We fell in love and Colin moved to the west coast. Eventually he asked me to marry him. Ironically, I think I was ready for marriage about 2 years before he was, but he got around to it, all the same. After we were married, it took a little time, but I realized that my Mom was right and I had met 'the right person' and suddenly I had those maternal urges I had never thought possible. I was so taken back by them, that it took me a month or two to say anything to Colin. Although he never pressured me to have children, when I decided I was ready, he was more than happy to become a father.

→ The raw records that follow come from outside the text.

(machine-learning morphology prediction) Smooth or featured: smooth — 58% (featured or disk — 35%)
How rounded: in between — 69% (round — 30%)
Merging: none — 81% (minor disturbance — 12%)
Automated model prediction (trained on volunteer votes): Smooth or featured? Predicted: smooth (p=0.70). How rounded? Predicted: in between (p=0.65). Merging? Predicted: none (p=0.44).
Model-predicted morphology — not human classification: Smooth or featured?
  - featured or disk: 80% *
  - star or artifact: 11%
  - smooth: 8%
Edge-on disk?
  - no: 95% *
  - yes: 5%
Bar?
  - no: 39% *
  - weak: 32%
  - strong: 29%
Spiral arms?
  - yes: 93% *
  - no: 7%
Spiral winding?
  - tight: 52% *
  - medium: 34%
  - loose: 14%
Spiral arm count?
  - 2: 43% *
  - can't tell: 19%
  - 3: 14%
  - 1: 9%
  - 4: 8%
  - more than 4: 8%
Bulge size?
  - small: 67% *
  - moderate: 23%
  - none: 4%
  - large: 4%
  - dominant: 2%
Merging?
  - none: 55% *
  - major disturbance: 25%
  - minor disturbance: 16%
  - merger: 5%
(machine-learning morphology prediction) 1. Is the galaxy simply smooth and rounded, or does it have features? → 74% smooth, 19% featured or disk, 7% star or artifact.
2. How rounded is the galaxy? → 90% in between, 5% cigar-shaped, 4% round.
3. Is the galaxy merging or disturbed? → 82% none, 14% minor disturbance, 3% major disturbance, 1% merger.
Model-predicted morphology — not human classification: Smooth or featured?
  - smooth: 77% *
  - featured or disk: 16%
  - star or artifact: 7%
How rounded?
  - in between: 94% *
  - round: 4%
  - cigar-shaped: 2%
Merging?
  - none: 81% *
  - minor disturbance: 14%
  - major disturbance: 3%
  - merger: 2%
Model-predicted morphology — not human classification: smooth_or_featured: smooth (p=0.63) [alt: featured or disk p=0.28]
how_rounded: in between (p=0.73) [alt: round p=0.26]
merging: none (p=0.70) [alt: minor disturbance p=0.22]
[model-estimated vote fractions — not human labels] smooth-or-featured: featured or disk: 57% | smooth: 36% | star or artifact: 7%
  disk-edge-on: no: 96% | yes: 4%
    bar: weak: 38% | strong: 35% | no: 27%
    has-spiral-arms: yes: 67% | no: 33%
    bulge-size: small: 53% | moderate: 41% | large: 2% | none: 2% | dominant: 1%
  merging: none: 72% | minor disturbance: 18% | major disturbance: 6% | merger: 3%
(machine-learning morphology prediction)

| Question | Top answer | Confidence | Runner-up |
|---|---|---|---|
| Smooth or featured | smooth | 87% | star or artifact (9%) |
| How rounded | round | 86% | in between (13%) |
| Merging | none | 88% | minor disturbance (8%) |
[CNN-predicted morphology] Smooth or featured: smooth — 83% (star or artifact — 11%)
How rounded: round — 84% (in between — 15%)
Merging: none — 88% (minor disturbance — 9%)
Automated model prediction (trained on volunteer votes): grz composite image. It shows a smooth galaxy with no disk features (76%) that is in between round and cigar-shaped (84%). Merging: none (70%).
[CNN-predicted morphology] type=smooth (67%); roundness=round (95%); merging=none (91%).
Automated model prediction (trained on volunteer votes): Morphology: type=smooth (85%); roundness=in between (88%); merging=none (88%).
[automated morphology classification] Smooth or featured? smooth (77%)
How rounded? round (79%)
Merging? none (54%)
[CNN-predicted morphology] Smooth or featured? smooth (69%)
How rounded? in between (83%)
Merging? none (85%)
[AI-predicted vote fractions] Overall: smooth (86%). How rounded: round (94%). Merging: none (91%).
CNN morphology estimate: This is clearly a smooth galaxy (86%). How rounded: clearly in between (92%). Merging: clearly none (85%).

The moral of the story? Life does not always turn out as you intend. Sometimes, that happens to be a good thing. Sophia and Keenan were two things I may not have envisioned or intended when I was 17, but then again, I was 17, what did I really know anyway? Lucky for me, I did not feel obligated to live the life I had intended. Lucky for me, I met Colin, Sophia and Keenan.

4 Comments:

At 4:27 AM, Blogger Samantha said...

Happy Mother's Day! What a nice post! Made me cry actually! The journey is never what we think it is going to be, but it always works out for the best in end!

 
At 6:58 AM, Blogger J said...

Happy Mother's Day and 1-year anniversary to Sophie. It's hard to believe I have been following your family for a year. It's fun to see how life can twist and turn. I think that statement is an understatement for you and Colin. Sophie and Keenan are so sweet. I'm sure you cannot imagine your life without them. I'm not sure about achieving the Olympic gold but instead of Russia how about trying to learn Chinese or Korean. In all your spare time of course ( ; My husband and I are attempting to learn a little Chinese before we go to China. It's a good thing we have at least 6 more months to wait because I stink at learning languages (LID 2/17/06).

Joanne

 
At 7:03 AM, Blogger J said...

Duh !! I know that Keenan is from Vietnam !!! Sorry, I should know better than to post this early in the morning !!! I meant to say to try learning Chinese or Vietnamese, but feel free to try Korean as well. As far as I can tell, you seem to be a person who can do whatever you set your mind to. ( :

Joanne

 
At 6:16 PM, Blogger Pixel Fairy Princess said...

Kat,
I so enjoyed reading that. I have a BS in Political Science and a second in education. My life plan at 17, omg 20 years ago, was go to law school and never marry! Kids -yuck! They poop! How funny things turn out. Of all my friends least likely to be a stay-at-home mom, it's me, and loving every minute of it!